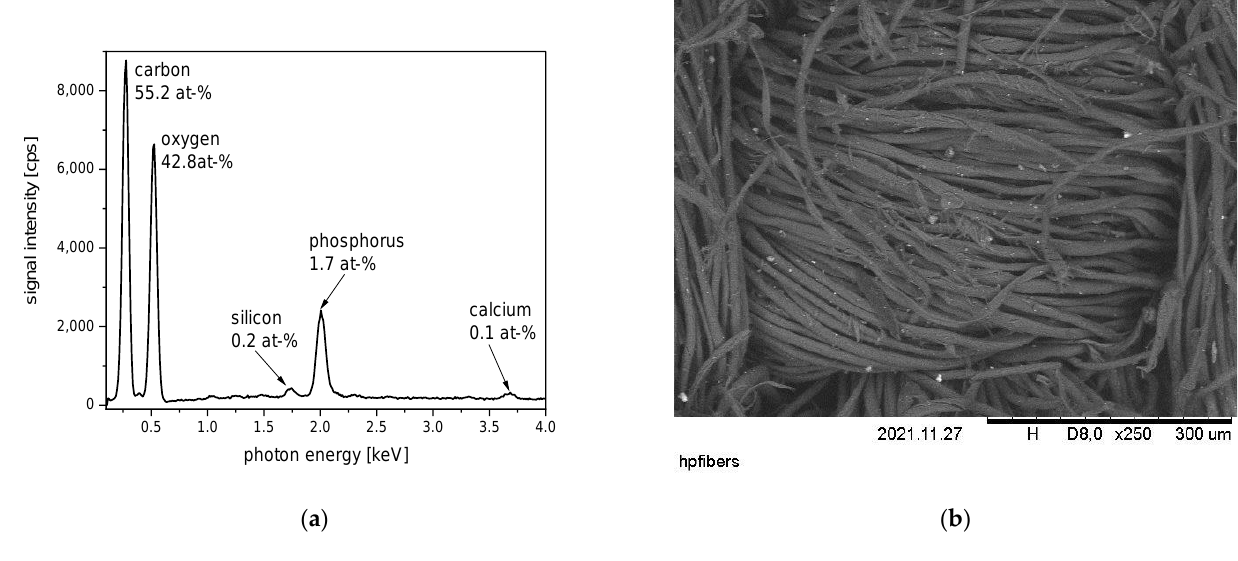
Figure 25. Commercially available cotton fabric with flame-retardant finishing — ( a ) EDS spectrum; ( b ) SEM image.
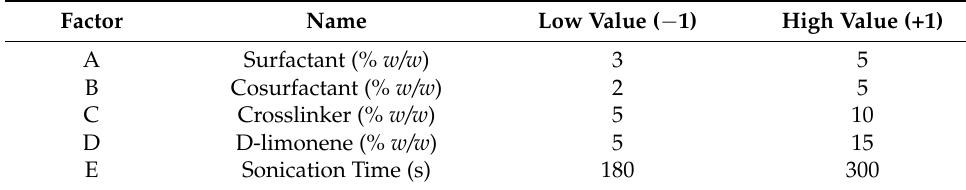
Table 1. The two-level values of the variables for the respective studied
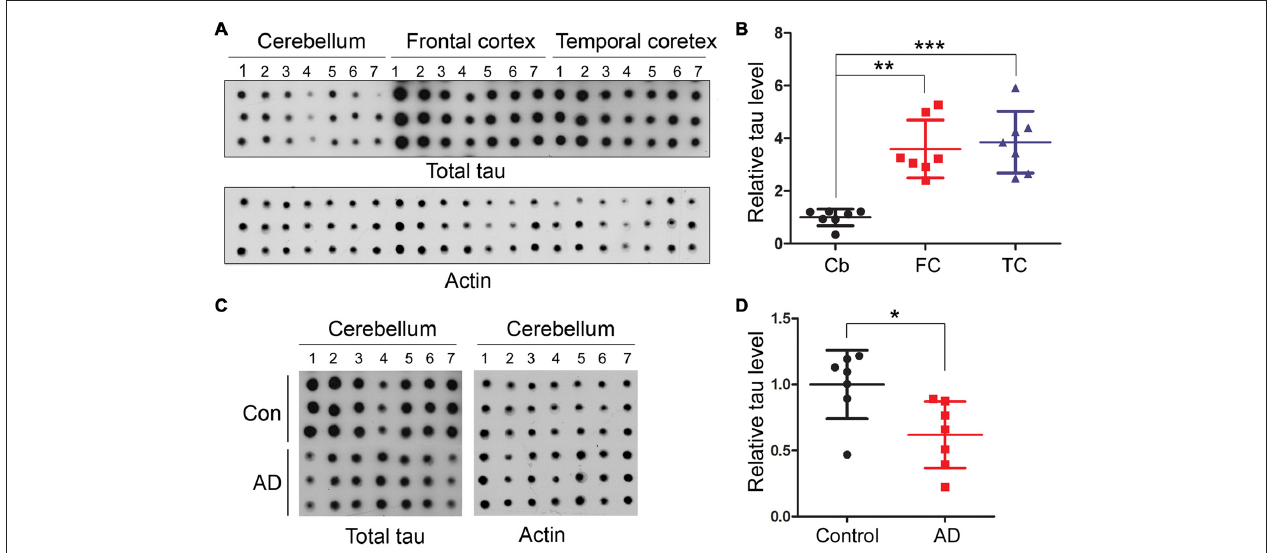
FIGURE 3 | Human cerebellum expresses much less tau than the frontal or temporal cortex. Same amount of brain crude extract protein was dotted in triplicates on nitrocellulose membrane and developed with tau antibody (R134d) against total tau or β -actin as a loading control (A,C) . The level of tau was normalized by actin ( n = 7, B,D ). ∗ P < 0.05; ∗∗ P < 0.01; ∗∗∗ P < 0.001. Cb, cerebellum; FC, frontal cortex; TC, temporal cortex.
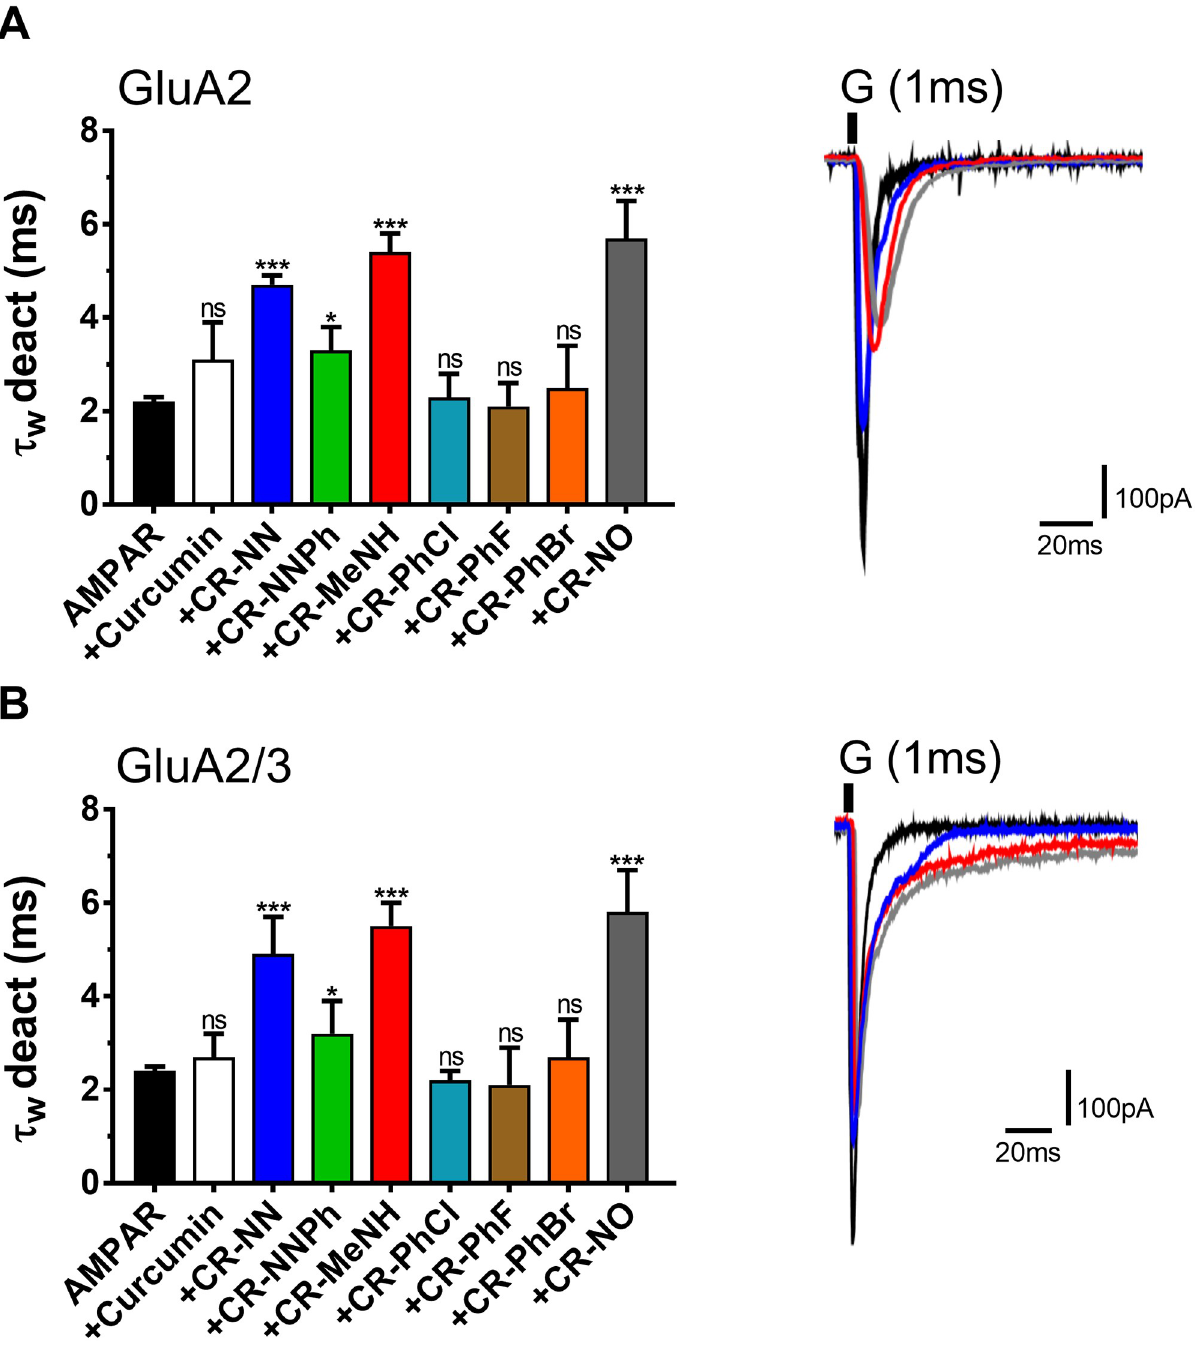
Fig 4. Effect of Curcumin and the derivatives on AMPAR deactivation. A is the deactivation time in milliseconds (ms) from HEK293 cells expressing homomeric GluA2 alone or in combination with derivatives. B is the deactivation time in milliseconds (ms) from HEK293 cells expressing heteromeric GluA2/3 alone or in combination with derivatives. The whole-cell current recording was conducted at − 60 mV, pH 7.4, and 22 ˚C. Graphs summarize weighted time constants for desensitization ( τ W des). Data shown are mean ± SEM; n = 6 (number of patch cells in the whole-cell configuration). Significance (one-way ANOVA): � p < 0.05; �� p < 0.01; ��� p < 0.001; ns, not significant.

# Your goal
Each line of the data needs to be output exactly, with any image excluded.

# Task result
Figure 25. Commercially available cotton fabric with flame-retardant finishing — ( a ) EDS spectrum; ( b ) SEM image.
Table 1. The two-level values of the variables for the respective studied
FIGURE 3 | Human cerebellum expresses much less tau than the frontal or temporal cortex. Same amount of brain crude extract protein was dotted in triplicates on nitrocellulose membrane and developed with tau antibody (R134d) against total tau or β -actin as a loading control (A,C) . The level of tau was normalized by actin ( n = 7, B,D ). ∗ P < 0.05; ∗∗ P < 0.01; ∗∗∗ P < 0.001. Cb, cerebellum; FC, frontal cortex; TC, temporal cortex.
Fig 4. Effect of Curcumin and the derivatives on AMPAR deactivation. A is the deactivation time in milliseconds (ms) from HEK293 cells expressing homomeric GluA2 alone or in combination with derivatives. B is the deactivation time in milliseconds (ms) from HEK293 cells expressing heteromeric GluA2/3 alone or in combination with derivatives. The whole-cell current recording was conducted at − 60 mV, pH 7.4, and 22 ˚C. Graphs summarize weighted time constants for desensitization ( τ W des). Data shown are mean ± SEM; n = 6 (number of patch cells in the whole-cell configuration). Significance (one-way ANOVA): � p < 0.05; �� p < 0.01; ��� p < 0.001; ns, not significant.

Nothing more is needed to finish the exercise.